An Empirical Study of Unsupervised Rule Set Extraction of Clustered Categorical Data Using a Simulated Bee Colony Algorithm

  • Authors:
  • James D. Mccaffrey;Howard Dierking

  • Affiliations:
  • Volt VTE / Microsoft MSDN, One Microsoft Way, Redmond, USA 98052;Volt VTE / Microsoft MSDN, One Microsoft Way, Redmond, USA 98052

  • Venue:
  • RuleML '09 Proceedings of the 2009 International Symposium on Rule Interchange and Applications
  • Year:
  • 2009

Quantified Score

Hi-index 0.02

Visualization

Abstract

This study investigates the use of a biologically inspired meta-heuristic algorithm to extract rule sets from clustered categorical data.
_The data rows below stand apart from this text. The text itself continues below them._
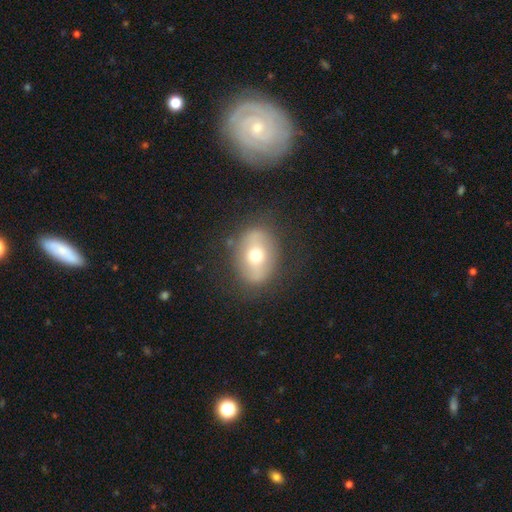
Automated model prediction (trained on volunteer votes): This is possibly a smooth galaxy (50%). Merging: likely none (80%).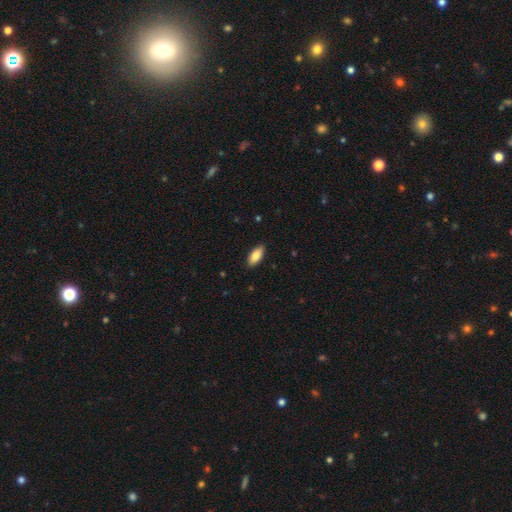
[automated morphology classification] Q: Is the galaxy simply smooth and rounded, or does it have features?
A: smooth — 87%.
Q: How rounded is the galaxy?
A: in between — 87%.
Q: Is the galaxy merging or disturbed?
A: none — 89%.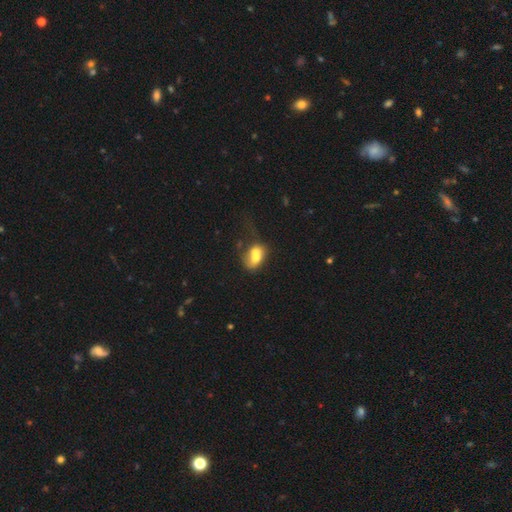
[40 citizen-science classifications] This appears to be a smooth galaxy with no disk features (57%) that is in between round and cigar-shaped (65%). Merging: merger (37%).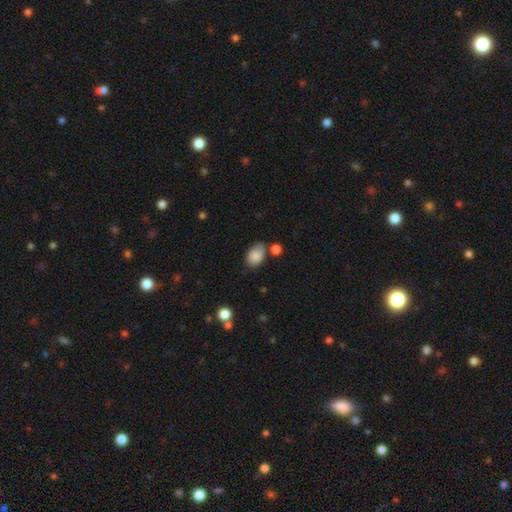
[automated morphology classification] Smooth or featured?
  - smooth: 85% *
  - star or artifact: 8%
  - featured or disk: 7%
How rounded?
  - in between: 83% *
  - round: 16%
  - cigar-shaped: 1%
Merging?
  - none: 55% *
  - minor disturbance: 26%
  - merger: 11%
  - major disturbance: 8%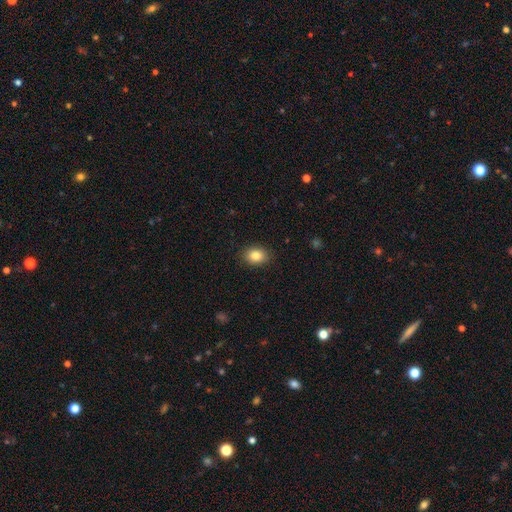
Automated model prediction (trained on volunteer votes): The model was most divided on "how rounded": in between: 69%, round: 30%, cigar-shaped: 1%. More confident: merging — none (88%); smooth or featured — smooth (85%).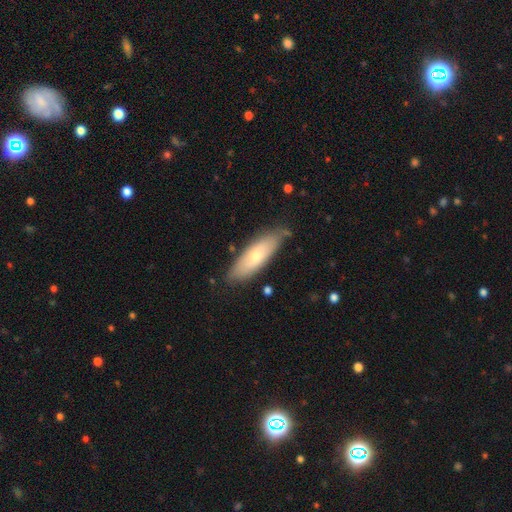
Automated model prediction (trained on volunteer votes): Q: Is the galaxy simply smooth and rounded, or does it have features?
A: smooth — 61%.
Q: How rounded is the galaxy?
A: in between — 52%.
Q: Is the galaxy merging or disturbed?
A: none — 78%.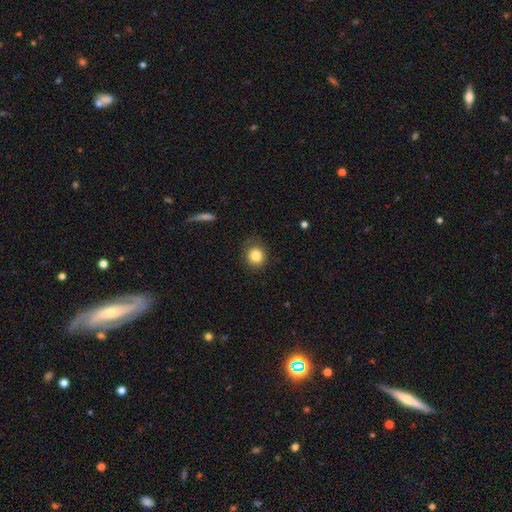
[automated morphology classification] This appears to be a smooth galaxy with no disk features (84%) that is round (86%). Merging: none (80%).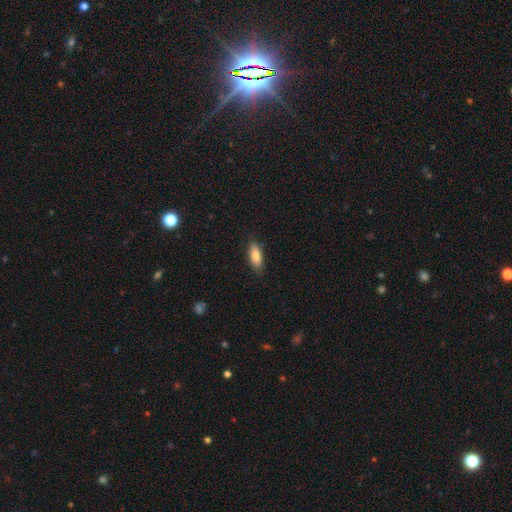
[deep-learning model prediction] smooth 81%, featured or disk 13%, star or artifact 6%. Down the decision tree: how rounded — in between (75%); merging — none (85%).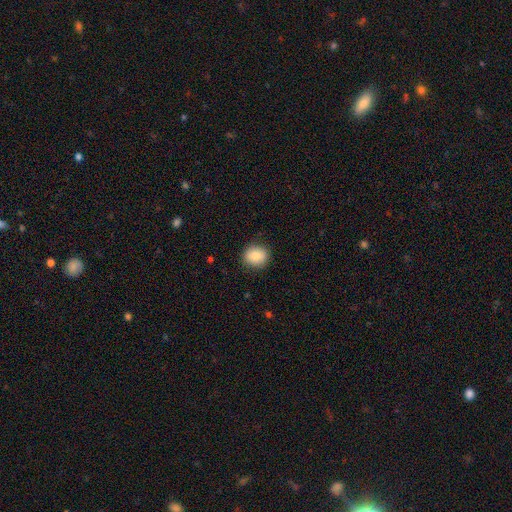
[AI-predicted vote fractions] Morphology: type=smooth (85%); roundness=round (77%); merging=none (88%).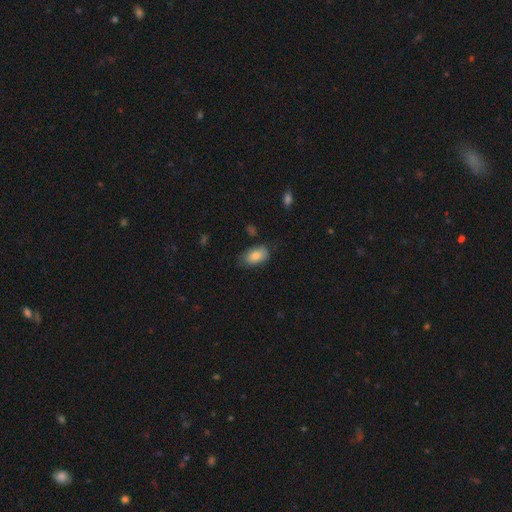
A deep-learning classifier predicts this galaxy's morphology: smooth 83%, featured or disk 10%, star or artifact 7%. Down the decision tree: how rounded — in between (92%); merging — none (72%).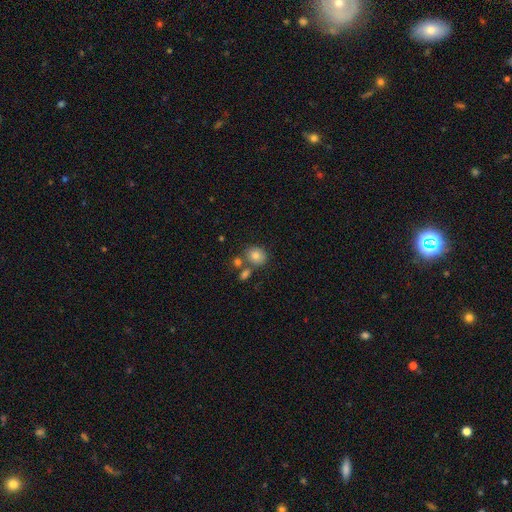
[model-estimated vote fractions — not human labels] smooth_or_featured: smooth (p=0.80) [alt: star or artifact p=0.11]
how_rounded: round (p=0.72) [alt: in between p=0.27]
merging: none (p=0.64) [alt: merger p=0.21]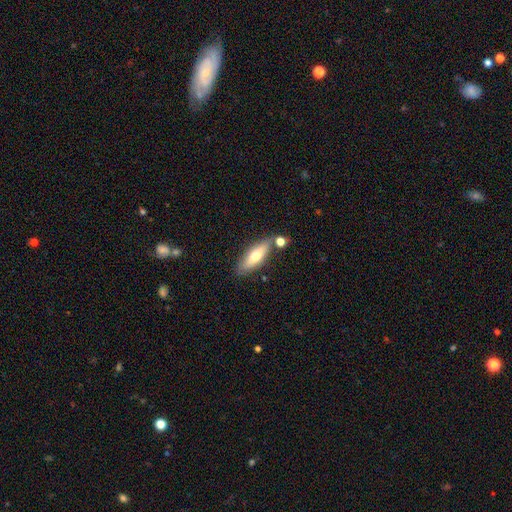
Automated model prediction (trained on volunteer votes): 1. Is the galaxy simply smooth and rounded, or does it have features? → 61% smooth, 32% featured or disk, 6% star or artifact.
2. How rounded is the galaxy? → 52% in between, 45% cigar-shaped, 3% round.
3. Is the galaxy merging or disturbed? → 72% none, 14% minor disturbance, 11% merger, 3% major disturbance.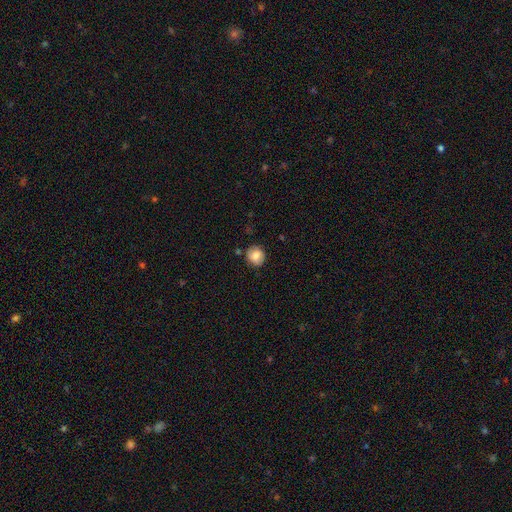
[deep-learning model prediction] smooth 76%, featured or disk 15%, star or artifact 9%. Down the decision tree: how rounded — round (81%); merging — none (80%).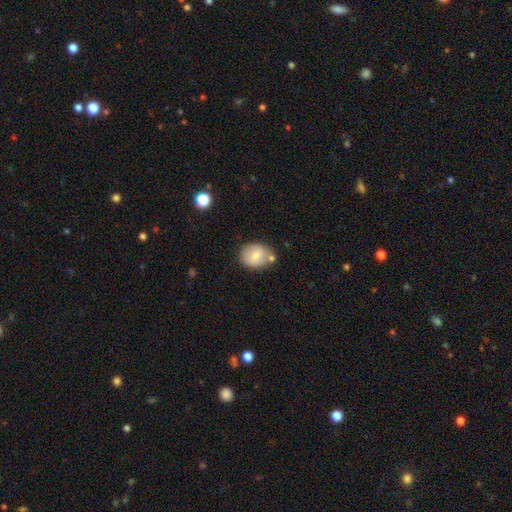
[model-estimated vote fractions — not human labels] Morphology: type=smooth (71%); roundness=round (54%); merging=none (69%).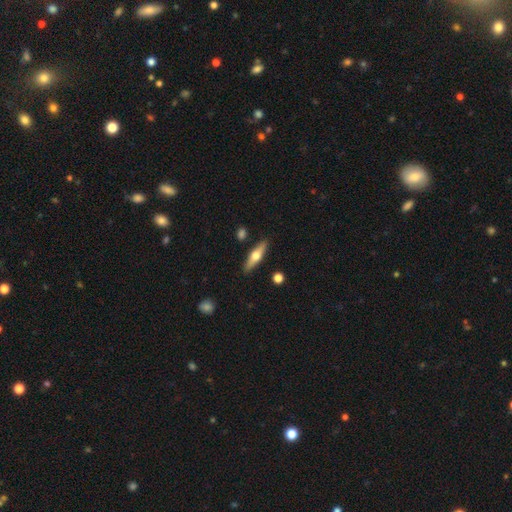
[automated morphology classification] Smooth or featured?
  - featured or disk: 51% *
  - smooth: 44%
  - star or artifact: 5%
Edge-on disk?
  - yes: 92% *
  - no: 8%
Merging?
  - none: 89% *
  - minor disturbance: 7%
  - merger: 2%
  - major disturbance: 2%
A computer program which implemented the algorithm was executed against six benchmark data sets and successfully discovered the underlying generation rules in all cases. Compared to existing approaches, the simulated bee colony (SBC) algorithm used in this study has the advantage of allowing full customization of the characteristics of the extracted rule set, and allowing arbitrarily large data sets to be analyzed. The primary disadvantages of the SBC algorithm for rule set extraction are that the approach requires a relatively large number of input parameters, and that the approach does not guarantee convergence to an optimal solution. The results demonstrate that an SBC algorithm for rule set extraction of clustered categorical data is feasible, and suggest that the approach may have the ability to outperform existing algorithms in certain scenarios.